-------- Extracted material --------

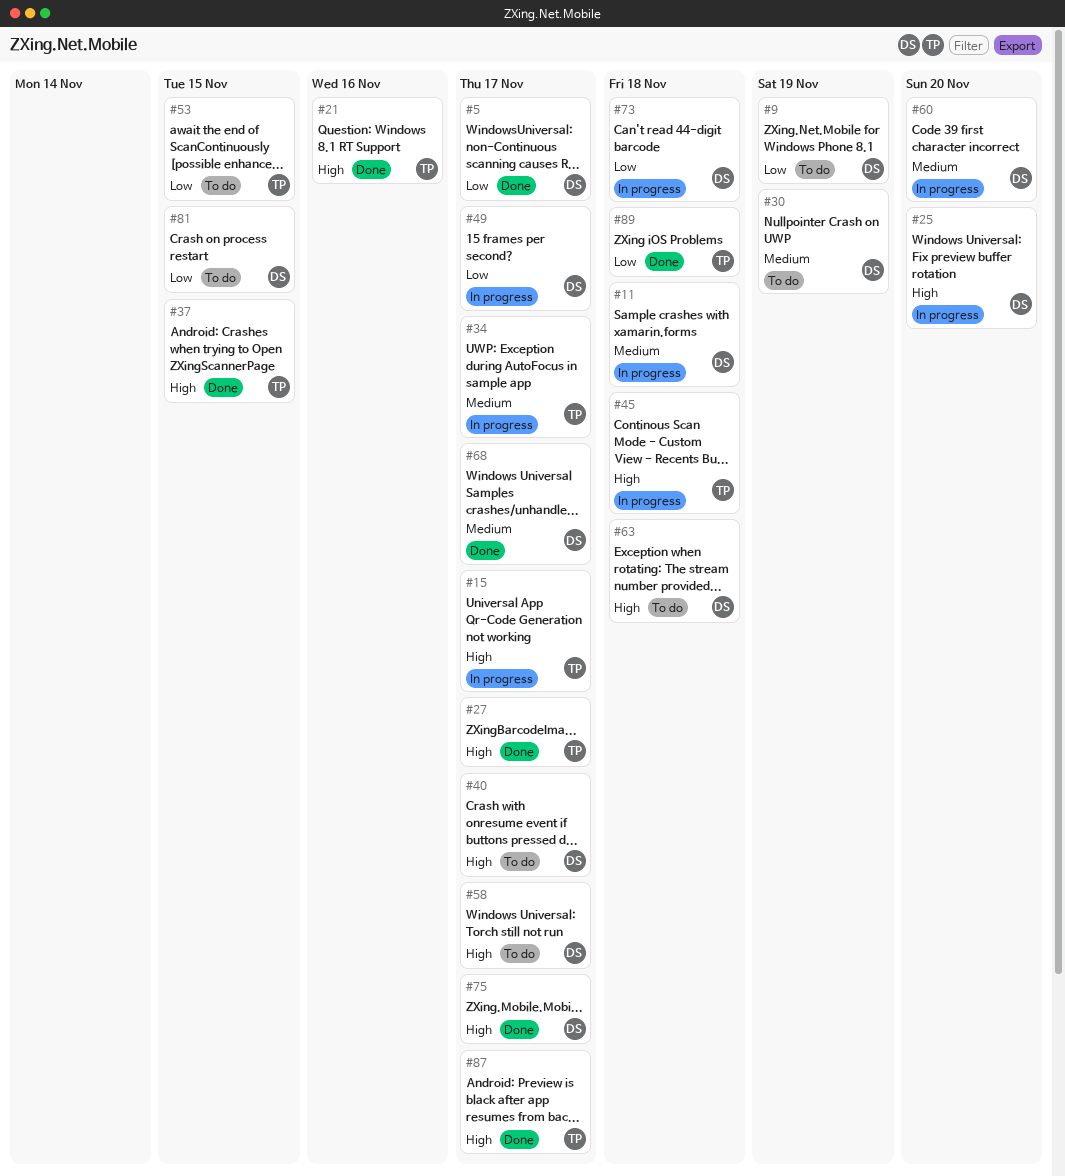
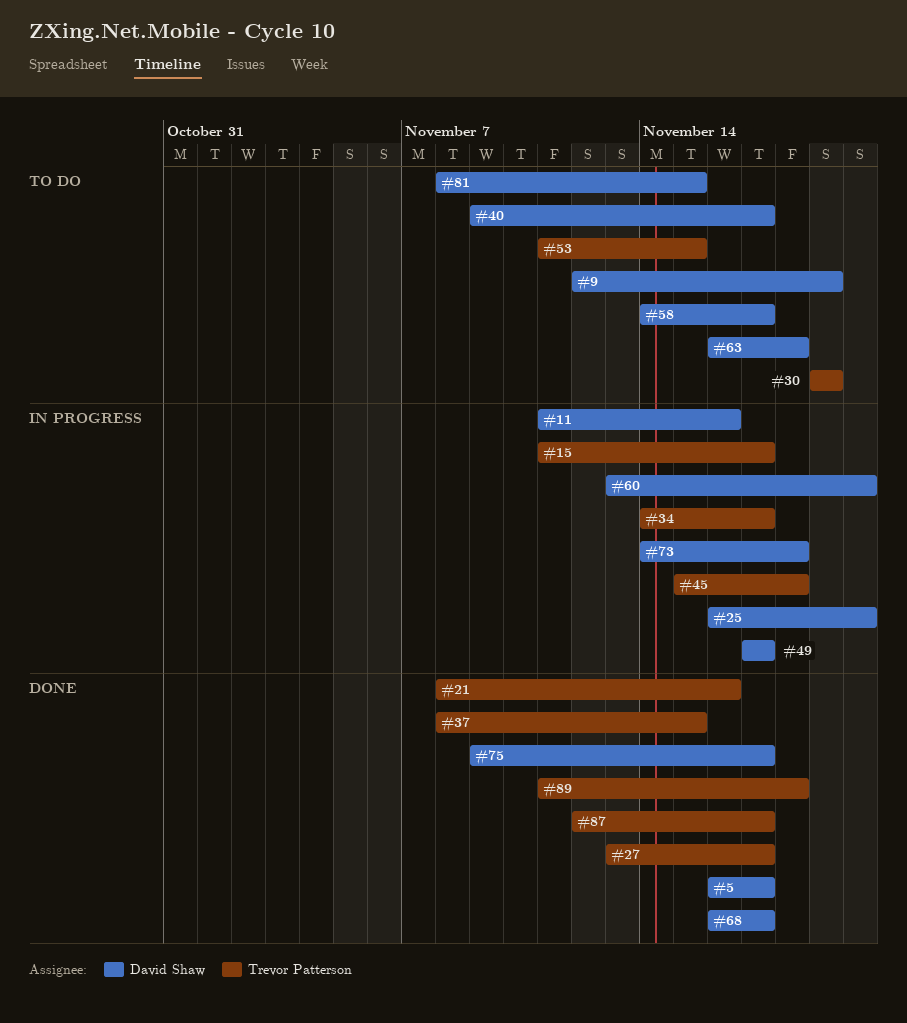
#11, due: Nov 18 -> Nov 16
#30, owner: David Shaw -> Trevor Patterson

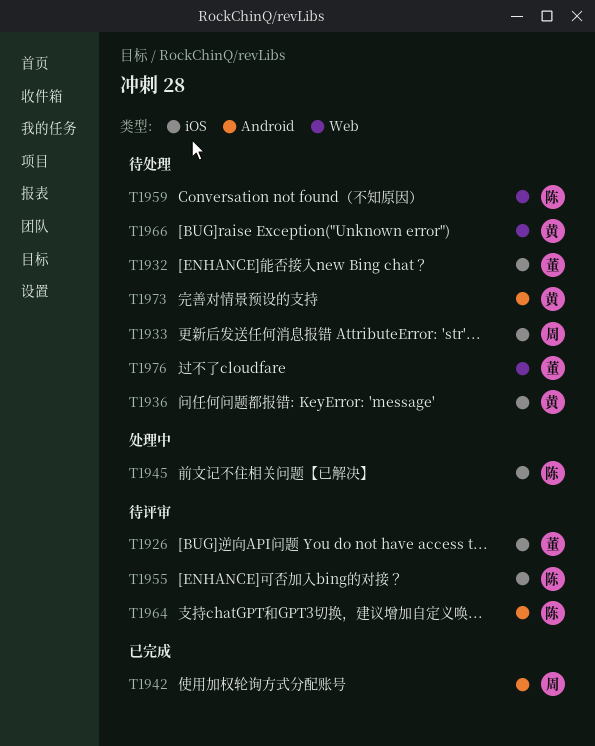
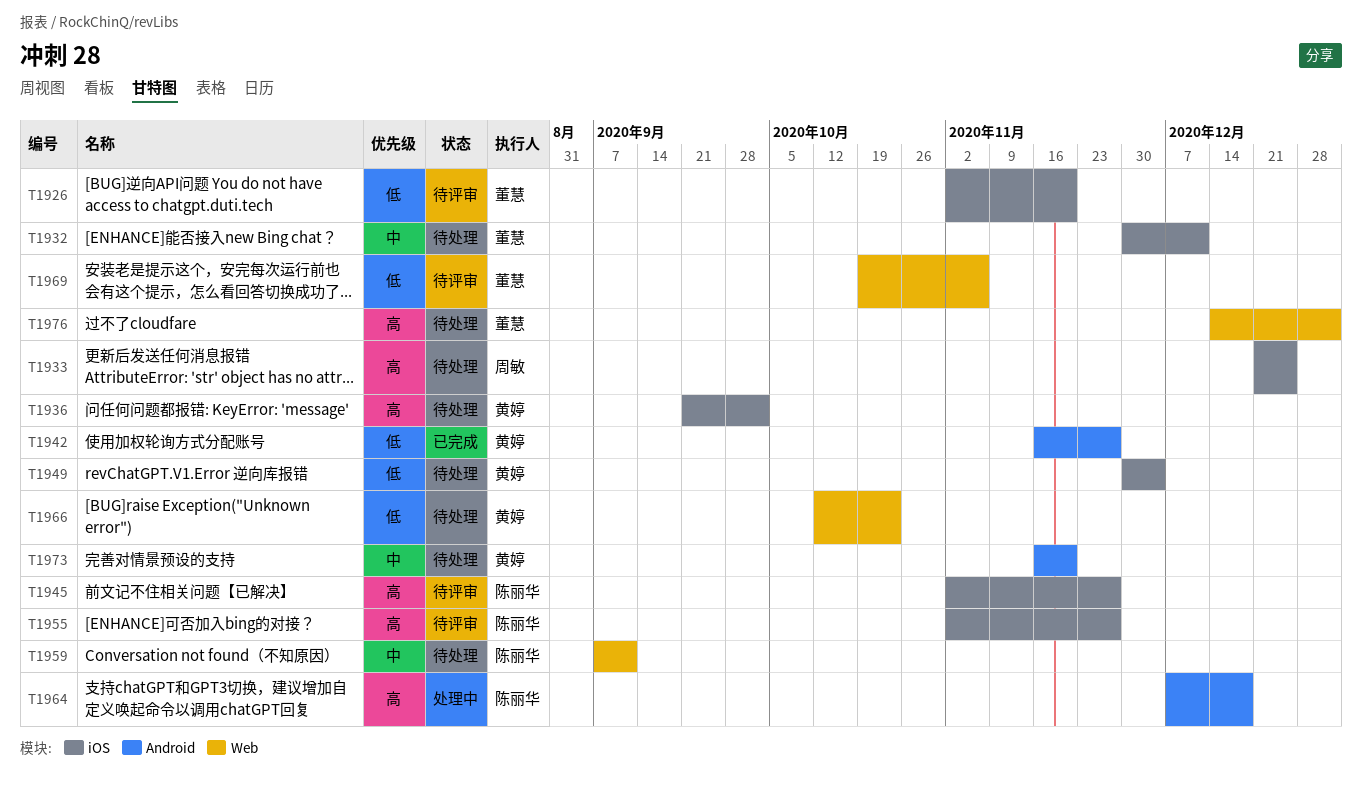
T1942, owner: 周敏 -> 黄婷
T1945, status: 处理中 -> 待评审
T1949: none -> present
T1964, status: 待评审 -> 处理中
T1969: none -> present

--------

» **Aim of the task**: Would you retype every record above exactly, leaving out the pictures?

» **Expected output**:
#11, due: Nov 18 -> Nov 16
#30, owner: David Shaw -> Trevor Patterson

T1942, owner: 周敏 -> 黄婷
T1945, status: 处理中 -> 待评审
T1949: none -> present
T1964, status: 待评审 -> 处理中
T1969: none -> present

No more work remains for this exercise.